掌柜堆满笑脸:“有两个,挺年轻的正在三楼天字一號房,同行的还有一个身穿华服的中年人,应是个商贾。”
就是他们了。
正常来说,无论是饭店还是客栈,很少会出卖客人的信息,除非遇到当差的,亦或是將刀架在脖子上的,恰好,宋言便是这平阳府最大的官儿,还是会用刀砍人脑袋的,所以掌柜的出卖客人的时候,完全没有任何心理压力。
“什么时候来的?”
“刚刚,现在大约还在客套,估摸著还来不及谈正事儿。”这种事情掌柜的见多了,一些官员,商贾时常在酒楼,青楼包间之中商议要事,只是这些人大都喜欢维持一种自詡优雅的体面,上来要先客套许久,直至酒过三巡才会一点点开始正经事儿,有时甚至要连续好几日时间。
“不过,刺史大人若是想要偷听他们的谈话,怕是不行,那商贾出手阔绰,我这小店三楼都被包下来了,楼梯口有人守著,门口也有两人。”
宋言皱起眉头,这些人做坏事儿的时候都这么小心翼翼的吗?
不愧是商人,这心眼儿就是多。
相比较下来宋言还是觉得宋震啊,杨妙清啊这些人更好对付一点,实在不行那些女真人也成啊,都是属於那种有点脑子但不多的类型。

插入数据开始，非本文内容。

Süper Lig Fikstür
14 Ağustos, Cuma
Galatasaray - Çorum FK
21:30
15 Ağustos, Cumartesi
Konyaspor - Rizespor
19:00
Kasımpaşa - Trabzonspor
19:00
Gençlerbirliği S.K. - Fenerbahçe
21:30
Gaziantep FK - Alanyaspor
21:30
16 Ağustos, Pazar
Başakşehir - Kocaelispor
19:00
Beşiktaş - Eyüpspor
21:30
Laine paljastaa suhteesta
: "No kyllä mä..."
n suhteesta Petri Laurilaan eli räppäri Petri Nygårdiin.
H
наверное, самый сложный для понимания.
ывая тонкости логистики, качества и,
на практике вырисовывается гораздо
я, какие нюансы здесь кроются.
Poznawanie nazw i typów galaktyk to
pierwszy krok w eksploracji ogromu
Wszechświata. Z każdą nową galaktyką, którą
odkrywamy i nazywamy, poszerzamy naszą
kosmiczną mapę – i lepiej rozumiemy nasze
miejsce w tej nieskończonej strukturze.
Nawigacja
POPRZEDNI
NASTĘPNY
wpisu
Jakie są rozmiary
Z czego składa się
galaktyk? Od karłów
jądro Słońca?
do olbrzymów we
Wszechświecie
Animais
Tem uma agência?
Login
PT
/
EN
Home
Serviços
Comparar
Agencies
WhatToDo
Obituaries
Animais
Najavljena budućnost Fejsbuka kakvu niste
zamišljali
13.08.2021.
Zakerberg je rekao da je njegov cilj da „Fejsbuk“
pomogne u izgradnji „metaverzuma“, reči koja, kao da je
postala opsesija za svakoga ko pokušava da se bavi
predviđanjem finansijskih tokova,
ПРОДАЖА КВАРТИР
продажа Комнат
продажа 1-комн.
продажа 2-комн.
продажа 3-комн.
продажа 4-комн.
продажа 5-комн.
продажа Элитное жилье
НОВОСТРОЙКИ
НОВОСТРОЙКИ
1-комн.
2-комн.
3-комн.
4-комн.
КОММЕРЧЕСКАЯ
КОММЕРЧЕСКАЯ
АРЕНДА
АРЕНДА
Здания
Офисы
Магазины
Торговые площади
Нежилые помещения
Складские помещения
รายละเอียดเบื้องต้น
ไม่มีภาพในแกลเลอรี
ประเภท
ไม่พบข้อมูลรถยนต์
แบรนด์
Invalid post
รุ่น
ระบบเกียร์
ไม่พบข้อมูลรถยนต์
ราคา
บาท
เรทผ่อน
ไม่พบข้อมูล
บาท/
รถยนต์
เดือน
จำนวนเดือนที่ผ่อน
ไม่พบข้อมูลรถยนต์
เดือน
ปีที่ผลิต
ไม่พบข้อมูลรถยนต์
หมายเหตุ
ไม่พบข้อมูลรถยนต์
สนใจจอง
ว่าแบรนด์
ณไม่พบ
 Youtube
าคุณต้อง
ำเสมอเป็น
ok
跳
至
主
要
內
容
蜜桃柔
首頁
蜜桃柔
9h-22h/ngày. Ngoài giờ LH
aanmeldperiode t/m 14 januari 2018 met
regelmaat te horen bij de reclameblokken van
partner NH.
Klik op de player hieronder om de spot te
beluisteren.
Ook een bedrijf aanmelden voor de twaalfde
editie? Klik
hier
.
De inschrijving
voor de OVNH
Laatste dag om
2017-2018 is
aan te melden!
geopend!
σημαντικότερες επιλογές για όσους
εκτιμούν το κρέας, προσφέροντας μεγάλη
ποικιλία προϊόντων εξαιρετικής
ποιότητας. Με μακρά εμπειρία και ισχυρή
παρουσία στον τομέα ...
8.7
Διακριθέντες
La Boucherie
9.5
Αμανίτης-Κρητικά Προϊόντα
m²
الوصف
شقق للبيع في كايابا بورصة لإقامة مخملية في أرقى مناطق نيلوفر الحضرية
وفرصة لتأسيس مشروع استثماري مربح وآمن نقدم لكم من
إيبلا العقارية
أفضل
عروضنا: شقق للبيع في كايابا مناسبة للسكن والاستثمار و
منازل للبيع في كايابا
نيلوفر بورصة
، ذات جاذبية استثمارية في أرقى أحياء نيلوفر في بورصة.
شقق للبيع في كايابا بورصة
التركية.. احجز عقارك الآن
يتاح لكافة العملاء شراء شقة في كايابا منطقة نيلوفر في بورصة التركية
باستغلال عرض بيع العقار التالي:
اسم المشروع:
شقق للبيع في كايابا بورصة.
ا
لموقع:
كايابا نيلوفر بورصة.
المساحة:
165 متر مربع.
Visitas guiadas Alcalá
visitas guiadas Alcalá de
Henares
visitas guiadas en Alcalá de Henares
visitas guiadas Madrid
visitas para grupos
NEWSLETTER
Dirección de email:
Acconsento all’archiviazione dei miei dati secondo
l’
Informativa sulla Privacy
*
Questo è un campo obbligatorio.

看来想要在门口或是隔壁偷听是做不到了,宋言便抬起头,看了看头顶,也不知楼顶行不行?
三层楼啊,就他那三脚猫的轻功,怕是上不去的。
宋言有点想念小姨子了。
小姨子陪在身边的时候,这种小事儿都不用愁的,以小姨子的轻功,莫说只是三层楼,便是再多上两层也是没关係的。
洛天衣是洛玉衡安排的他的贴身保鏢,虽然不怎么露面,但陪在宋言身边的时间绝对是最长的,以至於宋言第一时间就想起了小姨子,甚至忘了洛天璇的功夫比洛天衣还要好。
他是这样想的,也是这样嘟噥的:“嘖,若是天衣在这边就好了。”
“姐夫寻我,可有事?”
便在这时,一道熟悉又清冷的声音忽然从身后传来,宋言原本有些失落的眼神忽然间便亮了起来。
“天衣?”
声音不大,却带著欢喜。
转过身子,一张熟悉的俏脸便出现在眼前。
一如往常,一袭白衣,飘飘欲仙。
怀里抱著长剑,儼然行走江湖的女侠。
一缕风从大门外吹来,拂动洛天衣背后的长髮,几根髮丝便飘到前方,噙在了嘴角,稍显凌乱中透出令人迷醉的风情。
宋言都没发现,他的嘴角已经翘了起来,甚至就连心里原本的一些压抑和担忧,都在看到洛天衣的一瞬间消失的乾乾净净。
果然,他……可能是有些喜欢洛天衣的。